‘PN not pandering to xenophobes’, Arrigo says over ‘foreigners’ billboard meme

PN deputy leader Roberto Arrigo shares mock-ups of Labour billboard apologising for ‘stuffing Malta with foreigners’ 

Robert Arrigo, a hotelier and himself an employer of foreign labourers, insisted that the PN had nothing against foreign workers and that the message was not xenophobic
Robert Arrigo, a hotelier and himself an employer of foreign labourers, insisted that the PN had nothing against foreign workers and that the message was not xenophobic

The Nationalist Party’s deputy leader Robert Arrigo has denied pandering to xenophobia, after he and party officials shared mocked-up photos of Labour billboards stating: ‘We made an error: we stuffed Malta with foreigners’. 

The photo-shopped billboard featured along others mocking labour’s “mistakes” in various fields, and took social media by storm in what was seen as an attempt to deflect attention from the PR blunder which saw the PN putting up a billboard with a spelling mistake on the first day of the electoral campaign. 

But Arrigo, a hotelier and himself an employer of foreign labourers, insisted that the PN had nothing against foreign workers and that the message was not xenophobic although aimed at the influx of low-paid foreigners. 

“There have been numerous speeches by party leader Adrian Delia in which he referred to foreign workers living in quarries or in farms and earning €450 a month,” Delia said. 

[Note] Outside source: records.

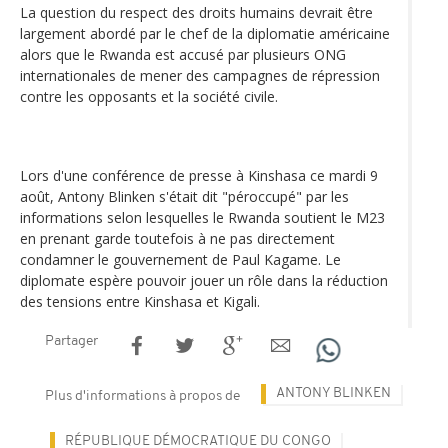
La question du respect des droits humains devrait être
largement abordé par le chef de la diplomatie américaine
alors que le Rwanda est accusé par plusieurs ONG
internationales de mener des campagnes de répression
contre les opposants et la société civile.
Lors d'une conférence de presse à Kinshasa ce mardi 9
août, Antony Blinken s'était dit "péroccupé" par les
informations selon lesquelles le Rwanda soutient le M23
en prenant garde toutefois à ne pas directement
condamner le gouvernement de Paul Kagame. Le
diplomate espère pouvoir jouer un rôle dans la réduction
des tensions entre Kinshasa et Kigali.
Partager
ANTONY BLINKEN
Plus d'informations à propos de
RÉPUBLIQUE DÉMOCRATIQUE DU CONGO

Arrigo acknowledged that he himself employs foreign workers, but only when he finds no Maltese to do their work. “There is a difference between employing people earning €450 a month and employing specialised people who speak four different languages,” he claimed. 

He also defended the message in the billboard as a “realistic one” which “reflects what we are living through at the moment.” 

But when challenged that such a generic message could be easily interpreted as one pandering to xenophobia, he insisted that his party’s concern was not on the presence of foreigners, but on the government’s “economic formula” through which growth is generated through “an increase in population.” 

“We should be investing in sectors which contribute to economic growth without increasing population... this unsustainable increase is resulting on pressures on the infrastructure, traffic and housing affordability,” he said. 

Arrigo also distinguished between importing low-paid workers, whom he said “contribute little in terms of a multiplier effect”, and higher-skilled sectors like gaming which attracted higher-paid, specialised workers. “It was past PN governments who cultivated the gaming sector which attracted high-spending foreigners.” 

Arrigo also promised that his party will outline concrete policy proposals on how to address this issue “before the general election”. 

“This is not a general election but an election on choosing the best MEPs and local councillours… We are therefore talking about the real issues facing people in everyday life. When the general election comes we will be presenting clear policies.”